第八話 死神からの贈り物
志乃が手紙を書くようになって、しばらくたったある日。
志乃がいつものように朝の支度のために部屋の障子を開けると、部屋の前に何やら衣装箱が置いてあることに気がついた。
不思議に思った志乃は、その場に正座すると、そっと衣装箱を開けてみる。
包みの和紙をめくり、中を覗いた志乃は、はっと息をのんだ。
中から出てきたのは、淡い水色の紗の着物だ。
涼しげな着物には、清楚な桔梗が表されている。
「なんて素敵なの……」
志乃はかすかに震える手で、着物をそっと持ち上げた。
すると中に入っていたのか、何やらチラシのようなものが一枚ひらりと落ちる。
「帝国海軍軍楽隊 定期演奏会……?」
チラシには大きな題字と共に、演奏会の日時や場所の詳細が書かれていた。
まじまじとチラシを覗いていた志乃は、思わず「あっ」と声を上げる。
そういえば数日前の手紙に“お使いの帰りに、軍楽隊のマーチが聴こえました”と、書いていたのを思い出したのだ。
『実際に聴いたら、どんなにか素敵でしょう』
確かに志乃は手紙にそう書いていた。
「……まさか、旦那様が?」
志乃は途端に胸がいっぱいになり、思わず着物を抱きしめる。
嫁いで以来、志乃に顔を見せることはなく、会いたいと言っても一度もそれが叶わなかった死神だ。
手紙を書き続けた所で、返事が来るわけがないと、志乃もどこかで諦めていた。
それでもこの贈り物を届けてくれた。
死神は、ちゃんと志乃の手紙を読んでいたのだ。
「嬉しい……」
瞳を潤ませた志乃は、再び着物とチラシを交互に見る。
つまり死神は、この着物を着て演奏会に行って来いと言っているのだろう。
目尻の涙を指で拭った志乃は、しばらくして、はたと顔を上げる。
チラシには右上に御招待と、赤い印が押してあるのだ。
「もしかして……旦那様もここに行かれるのでは?」
志乃は再びチラシを覗き込むと、すぐに日時を確認する。
書かれた日にちは、次の日曜日だ。
志乃は急いで立ち上がると、チラシを握り締めたまま炊事場へと駆けて行った。
バタバタと足を鳴らして駆け込むと、炊事場では五木がすでに食事の準備を始めていた。
「い、五木さん!」
志乃は息を切らしながら声をかける。
味噌汁の味見をしていた五木は、驚いた様子で振り返った。
「志乃様、どうなさいました? そんな慌てた様子で」
「こ、これを。このチラシと一緒に、着物が部屋の前に置いてあったのです」
志乃がチラシを差し出すと、五木は腰紐にかけた手ぬぐいで手を拭きながら、まじまじと顔を覗き込ませる。
そして納得したように、大きくうなずいた。
「ほほう。港で行われる軍楽隊の演奏会ですか。志乃様、これを置いたのは旦那様ですな」
志乃は「やはり」と、小さく息をのむ。
「も、もしかして、旦那様も……こちらに行かれるご予定なのですか?」
志乃は伺うように五木の顔を見た。
「そのように聞いてはおりますが、まだはっきりとは……」
すると五木の話が終わらない内に、志乃はずいっと身を乗り出す。
「これは、私も行って良いということでしょうか?」
「もちろん、そうでございましょう」
「つまり、旦那様にお会いできると」
志乃の勢いに、五木はフォッフォッと笑い声を立てると、興奮する志乃を落ち着かせるように、小あがりに腰を下ろさせた。

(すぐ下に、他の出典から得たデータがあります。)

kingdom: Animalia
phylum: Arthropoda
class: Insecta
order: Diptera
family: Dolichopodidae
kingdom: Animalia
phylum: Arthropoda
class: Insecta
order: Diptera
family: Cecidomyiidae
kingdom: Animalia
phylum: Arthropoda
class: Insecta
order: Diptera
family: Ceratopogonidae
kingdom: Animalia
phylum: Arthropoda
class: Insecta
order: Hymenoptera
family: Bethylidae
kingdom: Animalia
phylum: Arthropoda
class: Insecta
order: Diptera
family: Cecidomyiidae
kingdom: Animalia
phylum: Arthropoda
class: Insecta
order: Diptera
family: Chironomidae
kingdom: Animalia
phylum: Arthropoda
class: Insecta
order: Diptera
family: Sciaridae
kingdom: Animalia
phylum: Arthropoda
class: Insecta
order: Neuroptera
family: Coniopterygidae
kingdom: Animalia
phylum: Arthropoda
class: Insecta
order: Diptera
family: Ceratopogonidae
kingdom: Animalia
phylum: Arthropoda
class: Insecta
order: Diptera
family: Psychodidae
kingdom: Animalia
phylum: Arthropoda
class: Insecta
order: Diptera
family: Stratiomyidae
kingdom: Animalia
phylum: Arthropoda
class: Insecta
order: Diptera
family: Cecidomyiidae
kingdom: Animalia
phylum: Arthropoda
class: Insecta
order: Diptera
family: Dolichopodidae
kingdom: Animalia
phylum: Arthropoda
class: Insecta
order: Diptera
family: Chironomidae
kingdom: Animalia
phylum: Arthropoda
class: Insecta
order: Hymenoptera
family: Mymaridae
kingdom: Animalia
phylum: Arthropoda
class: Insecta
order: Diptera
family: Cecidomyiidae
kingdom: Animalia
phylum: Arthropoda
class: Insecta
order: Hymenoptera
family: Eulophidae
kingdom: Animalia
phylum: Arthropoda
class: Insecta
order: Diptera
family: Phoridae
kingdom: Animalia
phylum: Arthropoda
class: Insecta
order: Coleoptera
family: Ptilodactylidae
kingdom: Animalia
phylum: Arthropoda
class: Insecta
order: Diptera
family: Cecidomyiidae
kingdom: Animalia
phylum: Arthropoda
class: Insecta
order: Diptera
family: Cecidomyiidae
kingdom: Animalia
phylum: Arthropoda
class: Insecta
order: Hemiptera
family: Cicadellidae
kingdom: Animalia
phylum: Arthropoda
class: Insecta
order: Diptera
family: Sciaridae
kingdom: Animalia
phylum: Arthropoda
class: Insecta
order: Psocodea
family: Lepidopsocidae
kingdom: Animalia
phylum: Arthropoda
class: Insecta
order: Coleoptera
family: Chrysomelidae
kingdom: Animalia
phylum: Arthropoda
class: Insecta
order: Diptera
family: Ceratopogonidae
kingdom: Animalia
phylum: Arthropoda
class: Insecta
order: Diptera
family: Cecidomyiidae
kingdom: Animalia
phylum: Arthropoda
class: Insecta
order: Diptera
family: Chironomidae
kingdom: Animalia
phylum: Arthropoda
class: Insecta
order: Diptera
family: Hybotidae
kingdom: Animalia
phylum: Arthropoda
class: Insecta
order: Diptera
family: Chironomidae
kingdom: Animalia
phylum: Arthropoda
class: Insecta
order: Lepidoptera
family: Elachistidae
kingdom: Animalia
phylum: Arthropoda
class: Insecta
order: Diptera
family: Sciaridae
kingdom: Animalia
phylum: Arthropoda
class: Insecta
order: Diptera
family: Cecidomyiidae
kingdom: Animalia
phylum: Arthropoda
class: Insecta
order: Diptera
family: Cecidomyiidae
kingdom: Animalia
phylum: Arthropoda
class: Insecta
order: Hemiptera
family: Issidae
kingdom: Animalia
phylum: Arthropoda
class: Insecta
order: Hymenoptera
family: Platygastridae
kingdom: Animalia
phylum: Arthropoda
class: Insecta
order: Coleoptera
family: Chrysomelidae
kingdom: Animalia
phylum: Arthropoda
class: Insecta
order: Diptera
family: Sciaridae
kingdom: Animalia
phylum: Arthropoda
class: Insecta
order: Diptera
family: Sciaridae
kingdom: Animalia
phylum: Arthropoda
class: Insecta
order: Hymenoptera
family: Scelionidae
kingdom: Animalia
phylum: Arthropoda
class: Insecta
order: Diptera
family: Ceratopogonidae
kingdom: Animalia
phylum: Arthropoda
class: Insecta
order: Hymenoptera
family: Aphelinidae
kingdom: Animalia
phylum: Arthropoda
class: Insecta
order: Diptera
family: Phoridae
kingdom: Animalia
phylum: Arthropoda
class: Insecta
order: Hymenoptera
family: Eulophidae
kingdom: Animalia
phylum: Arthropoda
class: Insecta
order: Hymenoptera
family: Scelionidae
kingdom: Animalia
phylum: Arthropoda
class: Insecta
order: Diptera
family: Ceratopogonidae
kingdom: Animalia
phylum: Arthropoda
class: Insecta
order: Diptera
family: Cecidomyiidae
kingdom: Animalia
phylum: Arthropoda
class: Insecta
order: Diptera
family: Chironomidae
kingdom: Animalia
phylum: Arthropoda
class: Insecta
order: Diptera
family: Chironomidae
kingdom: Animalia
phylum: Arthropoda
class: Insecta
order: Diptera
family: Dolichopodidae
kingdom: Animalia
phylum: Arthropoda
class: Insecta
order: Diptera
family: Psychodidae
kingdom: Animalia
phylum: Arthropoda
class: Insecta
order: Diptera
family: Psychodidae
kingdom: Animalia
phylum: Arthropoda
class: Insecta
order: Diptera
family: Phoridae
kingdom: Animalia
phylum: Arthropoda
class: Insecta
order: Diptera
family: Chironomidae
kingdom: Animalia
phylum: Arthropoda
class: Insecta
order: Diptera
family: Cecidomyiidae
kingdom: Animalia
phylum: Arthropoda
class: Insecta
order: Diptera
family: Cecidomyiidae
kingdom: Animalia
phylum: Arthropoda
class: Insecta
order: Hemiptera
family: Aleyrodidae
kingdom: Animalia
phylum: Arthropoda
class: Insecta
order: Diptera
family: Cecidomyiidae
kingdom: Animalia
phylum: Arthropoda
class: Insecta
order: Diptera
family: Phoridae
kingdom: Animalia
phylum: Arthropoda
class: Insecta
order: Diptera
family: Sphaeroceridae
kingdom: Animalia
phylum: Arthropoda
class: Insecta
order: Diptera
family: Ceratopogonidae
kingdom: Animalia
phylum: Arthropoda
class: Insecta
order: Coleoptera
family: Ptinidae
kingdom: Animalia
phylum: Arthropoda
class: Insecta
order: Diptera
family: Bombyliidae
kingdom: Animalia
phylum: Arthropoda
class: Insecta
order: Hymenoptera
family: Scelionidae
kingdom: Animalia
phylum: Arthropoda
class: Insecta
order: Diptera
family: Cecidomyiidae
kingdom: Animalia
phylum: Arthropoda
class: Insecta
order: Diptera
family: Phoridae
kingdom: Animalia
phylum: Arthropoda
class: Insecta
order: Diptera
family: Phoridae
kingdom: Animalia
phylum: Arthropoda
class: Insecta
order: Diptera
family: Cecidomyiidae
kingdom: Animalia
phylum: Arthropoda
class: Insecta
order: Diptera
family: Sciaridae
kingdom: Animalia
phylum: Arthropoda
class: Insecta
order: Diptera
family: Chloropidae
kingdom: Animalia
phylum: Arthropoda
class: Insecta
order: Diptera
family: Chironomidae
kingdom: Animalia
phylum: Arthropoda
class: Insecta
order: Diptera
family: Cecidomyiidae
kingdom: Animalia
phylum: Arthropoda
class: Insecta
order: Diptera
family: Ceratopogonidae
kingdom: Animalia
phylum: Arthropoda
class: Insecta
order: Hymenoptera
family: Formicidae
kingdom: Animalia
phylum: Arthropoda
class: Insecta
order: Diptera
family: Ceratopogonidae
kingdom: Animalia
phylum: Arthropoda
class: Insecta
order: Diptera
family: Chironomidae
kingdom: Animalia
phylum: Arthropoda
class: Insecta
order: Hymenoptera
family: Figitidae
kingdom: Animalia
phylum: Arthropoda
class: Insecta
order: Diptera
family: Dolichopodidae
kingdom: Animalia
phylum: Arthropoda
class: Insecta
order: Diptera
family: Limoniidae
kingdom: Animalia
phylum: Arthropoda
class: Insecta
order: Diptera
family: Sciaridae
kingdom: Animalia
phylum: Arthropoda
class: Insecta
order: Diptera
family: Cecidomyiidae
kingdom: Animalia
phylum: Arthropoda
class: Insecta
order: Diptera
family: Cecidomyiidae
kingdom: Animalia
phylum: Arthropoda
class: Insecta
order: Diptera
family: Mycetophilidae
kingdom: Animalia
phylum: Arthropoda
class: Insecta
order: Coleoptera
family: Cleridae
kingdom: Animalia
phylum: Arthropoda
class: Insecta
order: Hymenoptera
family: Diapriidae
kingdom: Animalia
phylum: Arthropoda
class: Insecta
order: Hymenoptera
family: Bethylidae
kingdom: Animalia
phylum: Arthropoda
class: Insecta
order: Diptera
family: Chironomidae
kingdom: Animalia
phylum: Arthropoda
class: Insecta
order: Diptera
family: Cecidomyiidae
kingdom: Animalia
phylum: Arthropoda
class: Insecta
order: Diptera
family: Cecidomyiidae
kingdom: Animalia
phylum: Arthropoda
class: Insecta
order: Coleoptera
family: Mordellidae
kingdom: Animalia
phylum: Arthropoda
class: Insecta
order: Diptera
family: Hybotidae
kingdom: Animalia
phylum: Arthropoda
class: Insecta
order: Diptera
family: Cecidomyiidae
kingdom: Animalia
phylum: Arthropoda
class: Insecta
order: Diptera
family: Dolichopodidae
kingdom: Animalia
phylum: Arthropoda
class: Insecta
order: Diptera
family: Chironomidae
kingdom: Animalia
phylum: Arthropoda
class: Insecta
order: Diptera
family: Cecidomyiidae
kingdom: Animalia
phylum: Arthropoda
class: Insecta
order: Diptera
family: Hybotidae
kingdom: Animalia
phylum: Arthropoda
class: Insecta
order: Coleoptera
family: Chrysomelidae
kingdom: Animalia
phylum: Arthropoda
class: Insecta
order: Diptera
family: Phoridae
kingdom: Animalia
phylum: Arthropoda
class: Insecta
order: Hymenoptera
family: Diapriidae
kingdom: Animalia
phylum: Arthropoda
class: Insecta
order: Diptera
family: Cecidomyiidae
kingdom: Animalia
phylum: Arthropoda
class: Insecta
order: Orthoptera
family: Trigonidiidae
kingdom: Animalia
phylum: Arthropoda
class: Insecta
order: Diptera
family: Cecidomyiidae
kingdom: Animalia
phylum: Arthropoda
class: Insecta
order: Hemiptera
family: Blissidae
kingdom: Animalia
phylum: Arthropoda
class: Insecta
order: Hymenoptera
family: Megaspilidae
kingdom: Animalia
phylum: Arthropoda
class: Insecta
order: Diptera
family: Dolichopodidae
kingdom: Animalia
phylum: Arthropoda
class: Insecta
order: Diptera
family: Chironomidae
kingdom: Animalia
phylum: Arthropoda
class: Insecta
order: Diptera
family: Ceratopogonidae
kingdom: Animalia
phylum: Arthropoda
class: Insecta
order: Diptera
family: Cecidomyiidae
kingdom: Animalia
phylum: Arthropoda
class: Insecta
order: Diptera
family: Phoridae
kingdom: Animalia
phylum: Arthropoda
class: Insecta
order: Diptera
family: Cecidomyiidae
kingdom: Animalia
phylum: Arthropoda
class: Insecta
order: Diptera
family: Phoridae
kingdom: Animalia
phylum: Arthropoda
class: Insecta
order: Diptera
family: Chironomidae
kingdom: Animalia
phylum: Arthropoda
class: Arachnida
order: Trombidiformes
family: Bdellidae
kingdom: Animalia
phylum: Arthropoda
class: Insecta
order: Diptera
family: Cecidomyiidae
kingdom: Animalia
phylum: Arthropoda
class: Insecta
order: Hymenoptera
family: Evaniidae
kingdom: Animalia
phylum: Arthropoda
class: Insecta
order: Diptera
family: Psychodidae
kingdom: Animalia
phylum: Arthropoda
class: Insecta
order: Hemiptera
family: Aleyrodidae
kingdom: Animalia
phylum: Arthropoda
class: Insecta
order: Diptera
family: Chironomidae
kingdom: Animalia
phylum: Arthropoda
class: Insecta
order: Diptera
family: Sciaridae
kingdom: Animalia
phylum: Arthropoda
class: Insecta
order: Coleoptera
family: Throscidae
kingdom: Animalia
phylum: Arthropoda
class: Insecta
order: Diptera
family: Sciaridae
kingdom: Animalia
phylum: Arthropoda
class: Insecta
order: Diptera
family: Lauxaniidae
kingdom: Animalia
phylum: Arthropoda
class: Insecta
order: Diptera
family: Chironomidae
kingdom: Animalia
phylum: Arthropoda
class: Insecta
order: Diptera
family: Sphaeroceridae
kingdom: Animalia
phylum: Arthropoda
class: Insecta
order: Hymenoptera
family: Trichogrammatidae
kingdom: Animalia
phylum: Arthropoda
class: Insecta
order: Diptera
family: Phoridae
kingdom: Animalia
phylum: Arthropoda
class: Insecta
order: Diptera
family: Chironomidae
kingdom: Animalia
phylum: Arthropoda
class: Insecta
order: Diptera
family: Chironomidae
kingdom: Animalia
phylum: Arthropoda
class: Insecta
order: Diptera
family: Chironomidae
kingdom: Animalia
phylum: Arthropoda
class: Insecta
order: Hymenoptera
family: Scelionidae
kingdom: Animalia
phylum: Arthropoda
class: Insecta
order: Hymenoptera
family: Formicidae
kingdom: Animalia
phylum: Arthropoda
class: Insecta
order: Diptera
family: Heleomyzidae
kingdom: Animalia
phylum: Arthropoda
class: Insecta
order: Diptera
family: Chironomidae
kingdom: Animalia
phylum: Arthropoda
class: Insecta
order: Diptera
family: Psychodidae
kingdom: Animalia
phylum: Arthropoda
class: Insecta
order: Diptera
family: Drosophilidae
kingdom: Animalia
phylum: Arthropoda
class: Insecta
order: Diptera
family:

「志乃様。旦那様はご招待はされておりますが、実際に参加されるかは、私も存じ上げないのでございます」
「え……そうなのですか」
志乃はうつむくと、じっとチラシを見つめる。
――やっと旦那様に、お会いできると思ったのに……。
すると五木が優しくほほ笑みながら、志乃の顔を覗き込んだ。
「でも、せっかく旦那様がご用意なされたのですから、志乃様はお行きなさいませ。この日は、五木がご一緒しましょう」
「え? 五木さんが? 旦那様はよろしいのですか?」
「えぇ、大丈夫ですよ。旦那様もきっと、五木は志乃様に付き添うようにとおっしゃるでしょう」
志乃はにっこりとほほ笑むと「はい」と元気よく返事をした。
そして次の日曜日、快晴の中、志乃たちは軍楽隊の演奏会を迎えたのだ。